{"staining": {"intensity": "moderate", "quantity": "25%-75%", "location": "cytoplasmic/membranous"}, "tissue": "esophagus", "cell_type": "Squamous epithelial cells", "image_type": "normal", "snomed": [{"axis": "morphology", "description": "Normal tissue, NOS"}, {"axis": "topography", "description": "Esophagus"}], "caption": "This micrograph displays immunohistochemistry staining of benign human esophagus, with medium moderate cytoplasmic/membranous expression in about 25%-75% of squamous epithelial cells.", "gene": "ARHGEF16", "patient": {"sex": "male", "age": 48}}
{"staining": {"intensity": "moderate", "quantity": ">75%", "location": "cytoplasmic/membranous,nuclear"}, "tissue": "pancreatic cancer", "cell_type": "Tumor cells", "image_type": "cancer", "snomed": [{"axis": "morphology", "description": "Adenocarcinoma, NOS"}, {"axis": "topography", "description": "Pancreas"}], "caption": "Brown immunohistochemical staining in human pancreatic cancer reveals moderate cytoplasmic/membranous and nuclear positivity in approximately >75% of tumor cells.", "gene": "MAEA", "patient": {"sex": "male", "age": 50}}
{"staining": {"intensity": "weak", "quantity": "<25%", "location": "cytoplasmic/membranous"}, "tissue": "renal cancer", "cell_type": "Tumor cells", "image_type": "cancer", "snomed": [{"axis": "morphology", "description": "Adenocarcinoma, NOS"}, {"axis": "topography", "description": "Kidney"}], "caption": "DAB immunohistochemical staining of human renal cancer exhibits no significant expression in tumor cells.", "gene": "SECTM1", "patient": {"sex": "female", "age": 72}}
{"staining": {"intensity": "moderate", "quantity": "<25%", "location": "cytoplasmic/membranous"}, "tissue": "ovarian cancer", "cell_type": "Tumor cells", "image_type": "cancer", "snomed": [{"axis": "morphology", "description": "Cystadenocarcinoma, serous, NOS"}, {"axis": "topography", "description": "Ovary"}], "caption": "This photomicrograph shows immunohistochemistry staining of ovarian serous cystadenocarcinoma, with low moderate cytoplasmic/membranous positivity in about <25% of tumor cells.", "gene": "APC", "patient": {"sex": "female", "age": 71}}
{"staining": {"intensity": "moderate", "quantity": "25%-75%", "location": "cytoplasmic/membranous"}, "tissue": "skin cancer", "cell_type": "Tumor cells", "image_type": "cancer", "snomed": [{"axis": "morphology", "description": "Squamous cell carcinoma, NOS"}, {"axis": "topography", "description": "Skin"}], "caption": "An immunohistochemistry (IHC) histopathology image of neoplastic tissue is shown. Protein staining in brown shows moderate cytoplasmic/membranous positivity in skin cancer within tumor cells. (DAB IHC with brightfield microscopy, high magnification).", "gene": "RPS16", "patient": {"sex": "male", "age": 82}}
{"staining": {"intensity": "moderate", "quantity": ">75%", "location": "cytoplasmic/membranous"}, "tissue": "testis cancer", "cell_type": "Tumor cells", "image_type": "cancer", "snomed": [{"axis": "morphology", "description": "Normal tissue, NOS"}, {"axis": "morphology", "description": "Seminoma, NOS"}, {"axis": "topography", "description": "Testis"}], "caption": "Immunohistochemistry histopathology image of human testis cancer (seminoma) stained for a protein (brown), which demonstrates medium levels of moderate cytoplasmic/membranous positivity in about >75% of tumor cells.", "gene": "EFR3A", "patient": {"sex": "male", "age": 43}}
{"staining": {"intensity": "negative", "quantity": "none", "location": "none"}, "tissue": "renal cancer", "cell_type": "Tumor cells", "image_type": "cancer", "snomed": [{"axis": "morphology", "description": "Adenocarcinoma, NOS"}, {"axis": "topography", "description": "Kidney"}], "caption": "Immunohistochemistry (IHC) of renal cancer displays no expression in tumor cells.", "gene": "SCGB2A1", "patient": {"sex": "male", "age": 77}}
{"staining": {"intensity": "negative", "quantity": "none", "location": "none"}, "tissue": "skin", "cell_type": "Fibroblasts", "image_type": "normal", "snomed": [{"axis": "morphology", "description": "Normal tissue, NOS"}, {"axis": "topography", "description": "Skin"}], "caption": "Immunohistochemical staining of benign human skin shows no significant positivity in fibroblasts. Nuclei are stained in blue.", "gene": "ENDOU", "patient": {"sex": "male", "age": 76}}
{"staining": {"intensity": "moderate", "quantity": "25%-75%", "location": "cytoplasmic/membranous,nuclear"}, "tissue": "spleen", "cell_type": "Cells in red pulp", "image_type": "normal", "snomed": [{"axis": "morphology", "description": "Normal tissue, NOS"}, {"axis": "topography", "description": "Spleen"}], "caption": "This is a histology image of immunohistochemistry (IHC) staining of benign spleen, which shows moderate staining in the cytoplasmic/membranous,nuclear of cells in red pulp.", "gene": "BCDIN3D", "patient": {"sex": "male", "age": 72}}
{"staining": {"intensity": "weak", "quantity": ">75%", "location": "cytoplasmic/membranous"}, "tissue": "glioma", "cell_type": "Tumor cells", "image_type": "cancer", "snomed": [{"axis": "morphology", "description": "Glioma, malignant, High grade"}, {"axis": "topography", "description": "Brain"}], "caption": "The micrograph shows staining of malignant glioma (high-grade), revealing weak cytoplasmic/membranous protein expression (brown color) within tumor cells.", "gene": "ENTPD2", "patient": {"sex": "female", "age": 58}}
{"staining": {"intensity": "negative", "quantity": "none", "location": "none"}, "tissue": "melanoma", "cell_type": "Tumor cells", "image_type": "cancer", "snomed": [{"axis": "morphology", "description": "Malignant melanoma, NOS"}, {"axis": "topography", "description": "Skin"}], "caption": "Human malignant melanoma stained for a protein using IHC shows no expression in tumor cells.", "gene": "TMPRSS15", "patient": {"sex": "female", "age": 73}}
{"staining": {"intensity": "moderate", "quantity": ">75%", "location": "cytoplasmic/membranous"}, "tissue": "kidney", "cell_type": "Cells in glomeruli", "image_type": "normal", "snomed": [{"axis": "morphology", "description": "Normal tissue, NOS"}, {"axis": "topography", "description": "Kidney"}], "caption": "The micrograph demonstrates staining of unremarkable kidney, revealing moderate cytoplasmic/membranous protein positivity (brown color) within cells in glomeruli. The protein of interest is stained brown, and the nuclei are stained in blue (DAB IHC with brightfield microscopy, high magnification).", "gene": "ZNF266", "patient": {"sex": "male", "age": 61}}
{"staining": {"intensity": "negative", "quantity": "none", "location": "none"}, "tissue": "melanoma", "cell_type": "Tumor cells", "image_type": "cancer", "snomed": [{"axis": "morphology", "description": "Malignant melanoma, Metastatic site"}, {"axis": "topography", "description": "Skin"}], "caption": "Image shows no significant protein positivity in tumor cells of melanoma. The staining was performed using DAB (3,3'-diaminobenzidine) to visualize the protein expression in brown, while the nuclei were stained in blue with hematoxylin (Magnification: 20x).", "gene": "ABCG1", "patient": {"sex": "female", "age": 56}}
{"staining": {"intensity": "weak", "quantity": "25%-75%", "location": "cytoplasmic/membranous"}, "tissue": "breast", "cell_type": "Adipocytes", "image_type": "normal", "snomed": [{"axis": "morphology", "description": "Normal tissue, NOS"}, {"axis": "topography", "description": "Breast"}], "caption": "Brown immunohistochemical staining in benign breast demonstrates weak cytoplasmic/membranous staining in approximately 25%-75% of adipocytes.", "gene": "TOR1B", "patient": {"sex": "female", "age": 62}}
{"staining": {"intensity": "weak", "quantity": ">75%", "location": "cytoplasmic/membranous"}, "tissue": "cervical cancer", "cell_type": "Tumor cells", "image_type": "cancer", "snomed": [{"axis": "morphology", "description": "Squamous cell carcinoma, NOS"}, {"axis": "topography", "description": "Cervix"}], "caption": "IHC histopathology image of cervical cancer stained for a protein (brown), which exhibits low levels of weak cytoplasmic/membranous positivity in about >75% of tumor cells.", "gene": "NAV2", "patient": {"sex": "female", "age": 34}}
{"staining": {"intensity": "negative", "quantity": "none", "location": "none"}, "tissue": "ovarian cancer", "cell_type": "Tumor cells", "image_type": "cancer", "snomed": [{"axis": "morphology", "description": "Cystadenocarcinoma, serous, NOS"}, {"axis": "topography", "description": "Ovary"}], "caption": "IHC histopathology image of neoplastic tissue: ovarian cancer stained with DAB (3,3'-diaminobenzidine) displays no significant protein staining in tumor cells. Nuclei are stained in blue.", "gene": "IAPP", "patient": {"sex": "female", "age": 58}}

═══

### WHAT YOU ARE ASKED TO DO
Pick every line of the data that includes the string "diaminobenzidine".

### SOLUTION FOR THIS EXERCISE
{"staining": {"intensity": "negative", "quantity": "none", "location": "none"}, "tissue": "melanoma", "cell_type": "Tumor cells", "image_type": "cancer", "snomed": [{"axis": "morphology", "description": "Malignant melanoma, Metastatic site"}, {"axis": "topography", "description": "Skin"}], "caption": "Image shows no significant protein positivity in tumor cells of melanoma. The staining was performed using DAB (3,3'-diaminobenzidine) to visualize the protein expression in brown, while the nuclei were stained in blue with hematoxylin (Magnification: 20x).", "gene": "ABCG1", "patient": {"sex": "female", "age": 56}}
{"staining": {"intensity": "negative", "quantity": "none", "location": "none"}, "tissue": "ovarian cancer", "cell_type": "Tumor cells", "image_type": "cancer", "snomed": [{"axis": "morphology", "description": "Cystadenocarcinoma, serous, NOS"}, {"axis": "topography", "description": "Ovary"}], "caption": "IHC histopathology image of neoplastic tissue: ovarian cancer stained with DAB (3,3'-diaminobenzidine) displays no significant protein staining in tumor cells. Nuclei are stained in blue.", "gene": "IAPP", "patient": {"sex": "female", "age": 58}}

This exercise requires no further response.